───── Text segment

Russian Doll

Dame Helen Mirren reflects on how her own Russian heritage affected her portrayal of Sofya Tolstoy, the long-suffering wife of one of the 19th century’s greatest writers

INTERVIEW | ANWAR BRETT

THERE’S NOTHIN’ LIKE A DAME AS RODGERS AND HAMMERSTEIN DECLARED. That occurs to me when I come face to face with Dame Helen Mirren, an actress who has evolved from sexy young siren to establishment icon, collecting critical acclaim, acting awards and in 2003 the honour bestowed in the Queen’s name for her services to drama. The latter was particularly apt given her portrayal of the monarch herself.

Not that the damehood has changed her – Mirren is not one for such airs. As we meet for a question and answer session before an invited audience of Bafta members, rapt in their admiration for her latest film The Last Station, she is cheerful and friendly.

From my first introduction, when I carefully use her full title, she quickly puts me at ease. “Just Helen is fine,” she says, quietly. What comes across most, though, is her pride in a film to which she has a strong connection, dealing as it does with life in pre-revolutionary Russia.

Born Helena Vasilievna Mironov, Mirren wrote extensively about her Russian heritage in her 2007 autobiography In The Frame, My Life In Words and Pictures. Her paternal grandfather was Pyotr Vassilievich Mironov, an officer in the Tsar’s Imperial Army who was seconded to the Russian Embassy in London, and left stranded with his young family by the 1917 Revolution.

──────────

> **Assigned task a**
In the records, reproduce the stretch from the line containing "EU citizen data</span></span>" through the line containing "in EU countries.</span></span>", with "sxs-lookup" renamed to "sxs-reference" and nothing else changed. Output only those lines.

───── Entries supplied

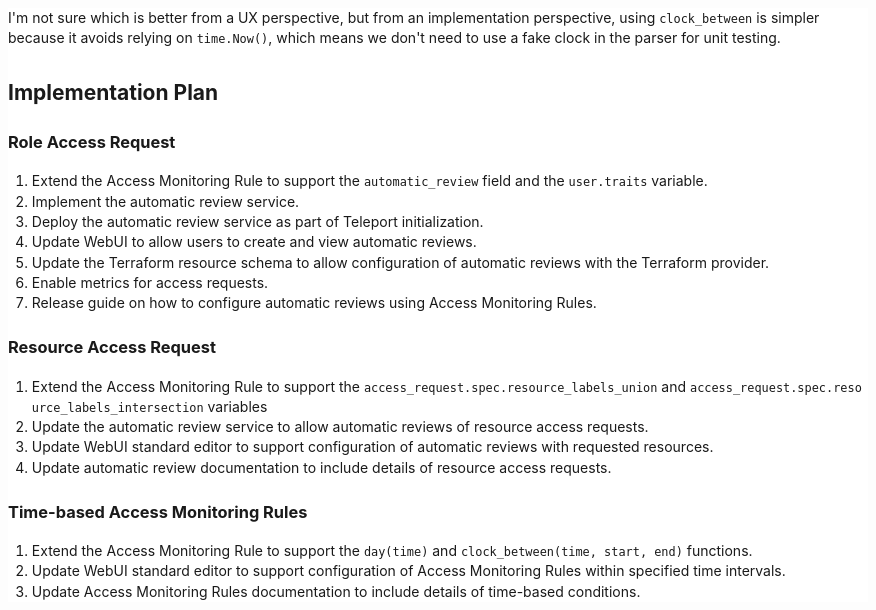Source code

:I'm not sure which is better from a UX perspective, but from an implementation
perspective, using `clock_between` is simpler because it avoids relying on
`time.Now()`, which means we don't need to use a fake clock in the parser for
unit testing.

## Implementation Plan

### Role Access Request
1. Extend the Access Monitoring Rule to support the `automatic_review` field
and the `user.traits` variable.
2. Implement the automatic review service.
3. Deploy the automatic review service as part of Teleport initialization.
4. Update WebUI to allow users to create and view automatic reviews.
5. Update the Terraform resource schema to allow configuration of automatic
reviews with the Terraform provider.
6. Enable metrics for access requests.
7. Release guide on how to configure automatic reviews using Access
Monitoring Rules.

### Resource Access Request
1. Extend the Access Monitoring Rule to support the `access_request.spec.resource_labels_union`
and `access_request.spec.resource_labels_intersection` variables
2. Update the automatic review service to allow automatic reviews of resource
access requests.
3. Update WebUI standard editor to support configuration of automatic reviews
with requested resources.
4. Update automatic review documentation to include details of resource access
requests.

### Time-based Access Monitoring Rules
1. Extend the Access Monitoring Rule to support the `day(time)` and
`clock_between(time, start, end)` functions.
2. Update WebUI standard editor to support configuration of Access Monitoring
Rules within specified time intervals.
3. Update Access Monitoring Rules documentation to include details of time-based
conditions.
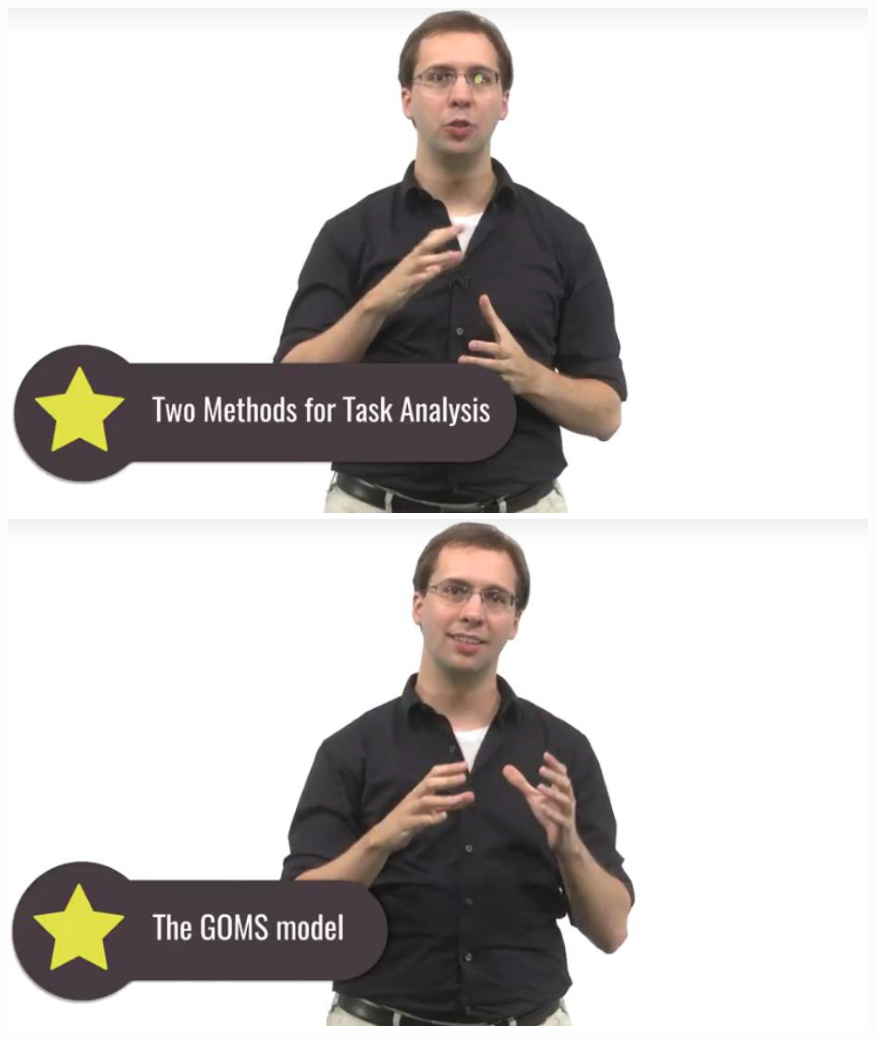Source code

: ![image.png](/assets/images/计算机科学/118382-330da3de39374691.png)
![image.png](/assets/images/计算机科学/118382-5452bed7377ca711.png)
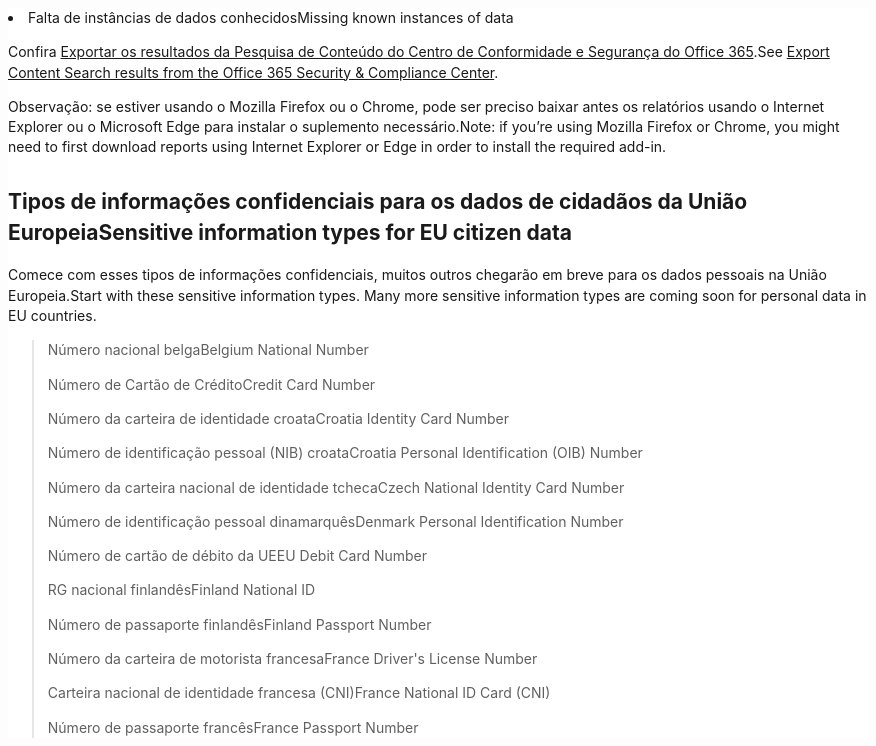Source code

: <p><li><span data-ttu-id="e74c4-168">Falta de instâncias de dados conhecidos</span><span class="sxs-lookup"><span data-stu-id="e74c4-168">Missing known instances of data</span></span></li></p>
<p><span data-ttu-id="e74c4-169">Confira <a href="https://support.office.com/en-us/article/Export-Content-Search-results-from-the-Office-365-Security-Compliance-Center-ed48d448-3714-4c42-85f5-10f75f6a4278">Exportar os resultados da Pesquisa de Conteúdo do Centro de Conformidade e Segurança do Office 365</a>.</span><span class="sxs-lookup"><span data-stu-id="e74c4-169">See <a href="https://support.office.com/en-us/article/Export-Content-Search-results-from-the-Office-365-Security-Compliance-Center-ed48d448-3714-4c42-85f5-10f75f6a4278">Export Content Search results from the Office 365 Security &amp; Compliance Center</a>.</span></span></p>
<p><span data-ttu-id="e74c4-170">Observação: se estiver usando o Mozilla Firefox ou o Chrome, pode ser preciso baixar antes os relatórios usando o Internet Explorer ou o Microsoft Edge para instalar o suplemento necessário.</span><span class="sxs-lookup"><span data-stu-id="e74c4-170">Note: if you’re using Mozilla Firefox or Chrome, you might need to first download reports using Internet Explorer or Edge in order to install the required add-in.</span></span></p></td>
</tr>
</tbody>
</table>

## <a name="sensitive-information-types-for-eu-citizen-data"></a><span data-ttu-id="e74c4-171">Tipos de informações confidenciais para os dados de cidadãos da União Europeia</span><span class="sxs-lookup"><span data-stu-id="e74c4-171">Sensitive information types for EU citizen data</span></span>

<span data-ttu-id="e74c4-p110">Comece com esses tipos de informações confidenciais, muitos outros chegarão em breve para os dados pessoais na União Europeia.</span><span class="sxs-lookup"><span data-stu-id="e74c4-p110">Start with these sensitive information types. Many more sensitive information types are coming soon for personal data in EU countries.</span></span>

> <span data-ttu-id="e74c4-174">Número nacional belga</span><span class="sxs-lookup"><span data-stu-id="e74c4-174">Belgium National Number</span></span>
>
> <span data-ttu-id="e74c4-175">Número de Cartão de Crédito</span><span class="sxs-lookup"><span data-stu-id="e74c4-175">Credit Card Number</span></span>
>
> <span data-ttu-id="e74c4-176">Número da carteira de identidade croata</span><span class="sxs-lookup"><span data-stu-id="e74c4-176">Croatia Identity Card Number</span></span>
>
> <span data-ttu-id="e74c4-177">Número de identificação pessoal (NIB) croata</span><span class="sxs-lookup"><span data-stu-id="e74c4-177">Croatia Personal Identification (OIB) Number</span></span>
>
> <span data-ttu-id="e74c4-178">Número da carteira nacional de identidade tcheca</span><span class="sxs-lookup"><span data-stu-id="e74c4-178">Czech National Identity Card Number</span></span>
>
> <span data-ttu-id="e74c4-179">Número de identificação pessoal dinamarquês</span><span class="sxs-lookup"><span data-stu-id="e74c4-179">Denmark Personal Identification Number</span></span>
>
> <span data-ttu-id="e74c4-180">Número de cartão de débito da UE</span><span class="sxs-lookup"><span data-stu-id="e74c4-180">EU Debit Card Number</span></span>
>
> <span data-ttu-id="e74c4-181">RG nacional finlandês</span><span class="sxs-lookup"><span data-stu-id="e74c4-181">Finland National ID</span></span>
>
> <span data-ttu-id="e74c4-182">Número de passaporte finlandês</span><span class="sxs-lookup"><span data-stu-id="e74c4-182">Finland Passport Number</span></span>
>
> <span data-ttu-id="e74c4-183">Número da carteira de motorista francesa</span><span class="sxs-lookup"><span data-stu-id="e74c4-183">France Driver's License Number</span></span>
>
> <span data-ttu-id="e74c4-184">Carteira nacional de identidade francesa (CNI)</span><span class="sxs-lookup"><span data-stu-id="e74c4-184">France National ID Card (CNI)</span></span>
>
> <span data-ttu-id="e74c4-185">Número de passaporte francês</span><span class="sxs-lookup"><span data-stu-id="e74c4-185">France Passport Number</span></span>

──────────

> **Assigned task b**
Extend the Helen Mirren interview, picking up right after its final sentence.

> **Exercise result a**
## <a name="sensitive-information-types-for-eu-citizen-data"></a><span data-ttu-id="e74c4-171">Tipos de informações confidenciais para os dados de cidadãos da União Europeia</span><span class="sxs-reference"><span data-stu-id="e74c4-171">Sensitive information types for EU citizen data</span></span>

<span data-ttu-id="e74c4-p110">Comece com esses tipos de informações confidenciais, muitos outros chegarão em breve para os dados pessoais na União Europeia.</span><span class="sxs-reference"><span data-stu-id="e74c4-p110">Start with these sensitive information types. Many more sensitive information types are coming soon for personal data in EU countries.</span></span>

> **Exercise result b**
So her role as Countess Sofya, the long suffering wife of the incorrigible but undeniably great writer Leo Tolstoy, has personal parallels of which she is keenly aware.

“The irony,” says Mirren, “is Sofya is a lot more like my English working class mum from West Ham than she is like my Russian dad from Smolensk. But subsequently, especially when I started shooting and found myself on the set, it felt as if I was standing in one of my family’s photographs which they had taken in Russia. It really came home to me then.”

The Last Station is set in Russia in 1910, as Tolstoy (played by Christopher Plummer) is attending to his personal and literary legacy. The author of War and Peace and Anna Karenina, Tolstoy went on to reject the trappings of fame and fortune to embrace the ascetic life.

That was the theory at least. He had plenty of followers but struggled to live up to his proto-socialist ideals. Tolstoy’s wife is apoplectic when the author’s associate Chertkov (Paul Giamatti) presses him to bequeath the rights to his work to the Russian people; Sofya is determined to ensure the continued security of herself and their children. Mirren delivers an impassioned portrayal of a woman torn between love for her husband and a determination to hang on to the last vestiges of personal pride and protect her own.

“He asks her why she’s such hard work,” she recalls. “One of my favourite lines is: ‘Of course it’s work. I’m the work of your life and you are the work of my life.’ I think that’s such a wonderfully truthful statement about marriage and relationships.”

Mirren herself has been with director Taylor Hackford (An Officer and a Gentleman) since 1985 when he directed her in another film with a Russian connection, White Nights.

They have remained together ever since, marrying in 1997 (her first, his third) but having no children. Mirren has reportedly said she has “not a maternal bone in her body”.

WITHOUT SEEMING TO TRY, MIRREN HAS MATURED INTO A WELL-LOVED STAR with the craft of a character actress, as comfortable depicting the sweet humanity of her character in Calendar Girls as the dignified nobility of Queen Charlotte in The Madness of King George.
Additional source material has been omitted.